Thursday, August 4, 2011

Debt Ceiling Deal Gives Arts Funding Hope

The Tiny National Endowment for the Arts May Survive the Bigger Battle

This week, the good news for federal arts funding in the epic battle to raise the U.S. debt ceiling is that, unlike defense or Medicare, it will not “automatically” be eviscerated if the U.S. government fails to get spending under control.
            The bad news is this, however: In the next months Congress still must cut $21 billion from the 2012 budget and, once again, arts funding is in play. What is more, there is always at least one member of Congress who will introduce a wild card amendment to cut all arts funding.
            So far, the survival of arts funding looks pretty good for 2012, according to the main arts lobbying group, Americans for the Arts. Last week, the House passed a budget that preserved $135 million for the National Endowment for the Arts (NEA), escaping a Republican amendment to cut it further. Still, the approved amount is $20 million lower than last year, though no serious attempts to shut down the NEA are currently on the horizon.
            When this column looked at 2011 NEA funding in the last budget cycle (see “Those Crazy Art Dollars,” Feb. 24, 2011), the U.S. government was nearly five months late on passing the annual budget. (It was using stop-gap measures to fund everything as Congress wrangled over final numbers). That five-month overlap explains why it seems that, only yesterday, annual arts funding had been in the news.
            As of this week, the 2012 arts funding battle may have only begun. It may run into next year, depending on how the new debt ceiling agreement quickens the 2012 budget votes. As art advocate groups are saying at the present, “Here we go again.”
            In the debt ceiling deal this week, Congress and the White House agreed to raise the legal ceiling on how much the U.S. government can be in debt. Meanwhile, the Congress must also produce a ten-year plan to dramatically cut government’s titanic over-spending and over-borrowing, which threatens the nation’s economic health. This moment may look painful, but next year (the 2013 budget) will be worse. Next year, if Congress does not pass its ten-year deficit reduction plan, an automatic guillotine will make draconian cuts in defense, Medicare, and much else.
            One advantage of arts funding, despite the “culture war” rhetoric that can make it controversial, is its small, exclusive domain. Essentially, the NEA is the single arts entity: to lose it would be like the extinction of a rare species. Still, the NEA has been pruned back most years for nearly two decades. As Americans for the Arts says, even with the good early signs on the 2012 arts budget, it involved the “deepest [cut] to the NEA in 16 years.” It could have been far worse, the group says, if not for supporters sending 35,000 “messages” to Capitol Hill last month.
            The messages typically are e-mails. In their shotgun effect, they are part of a vigilant system set up by Americans for the Arts and other groups in the “creative industry,” a name chosen to suggest its power to create jobs and generate revenue. Arts votes always go by a slim margin, so the message system will surely be working overtime in the months ahead.
            Back in the early 1990s, the NEA budge went as high as $190 million.

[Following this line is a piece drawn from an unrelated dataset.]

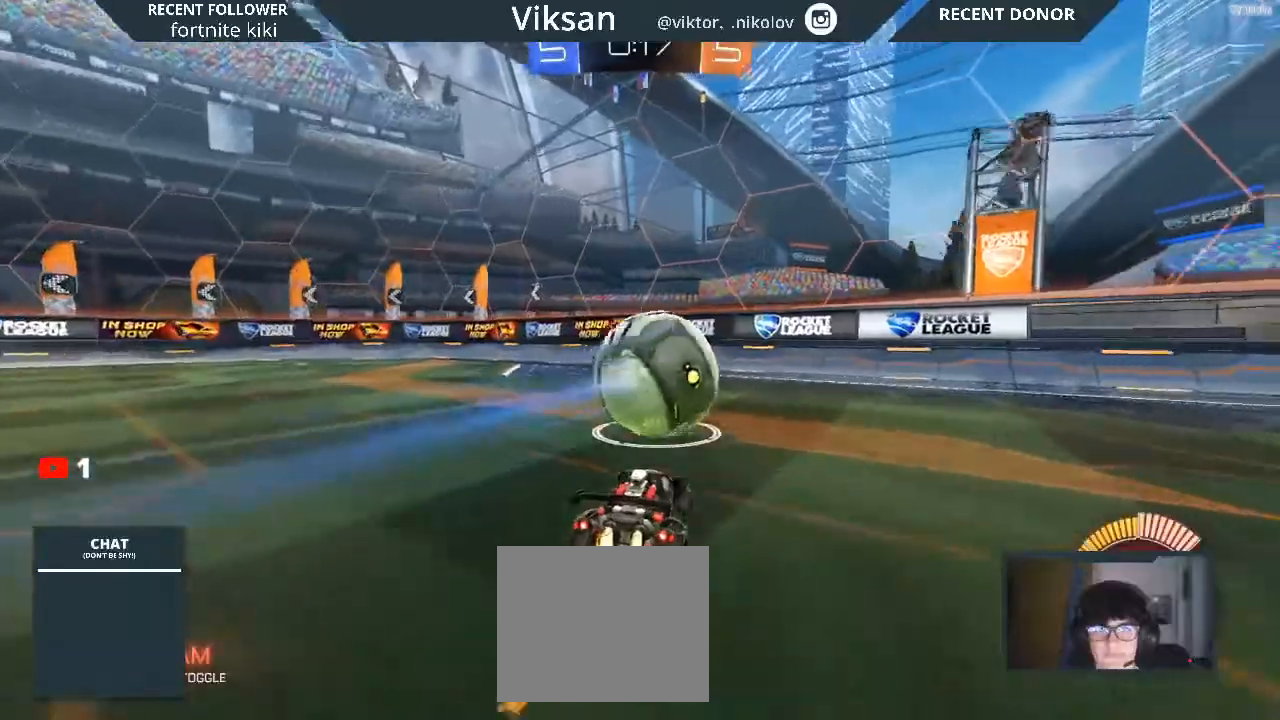
{"buttons": [], "left_stick": "down-right", "right_stick": "center", "events": [[150, "R1", "down"], [233, "R1", "up"], [333, "R2", "up"], [350, "left_stick", "right"], [400, "left_stick", "down-right"]]}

In those days it also gave out grants to individual artists. After protests over taxpayer funding of the “obscene” art done by some individual artists, the NEA restricted its grants to community arts groups and arts panels. This avoids direct funding to maverick artists who, frankly, do enjoy scandalizing the public.
            According to the bipartisan Congressional Arts Caucus, under the current proposed 2012 House budget, the NEA will be able to give out about 2,400 grants for the arts. In a nation of 2 million artists (according to the Census), that is not a lot of federal arts funding. The fine arts are also supported through tax exemptions for philanthropic giving to the arts. In truth, philanthropy makes up the lion’s share of the non-profit fine arts funding in the United States.
            For the Republicans, tax cuts and private support for the arts are the way to go. For the Democrats, public funding is the best guarantor of the arts in our culture. Fortunately, the smallness of public funding for the arts has earned enough sympathy—like a fawn in the woods—that neither the Republicans nor Democrats want to be responsible for making it extinct.
            However, that arts budget battle still looms on the horizon. I will take weeks and months to know exactly where the NEA comes out. Meanwhile, there’s no reason for the nation’s artists to stop what they are doing. They can hope for the best at this time of “shared sacrifice,” as the saying goes on Capitol Hill.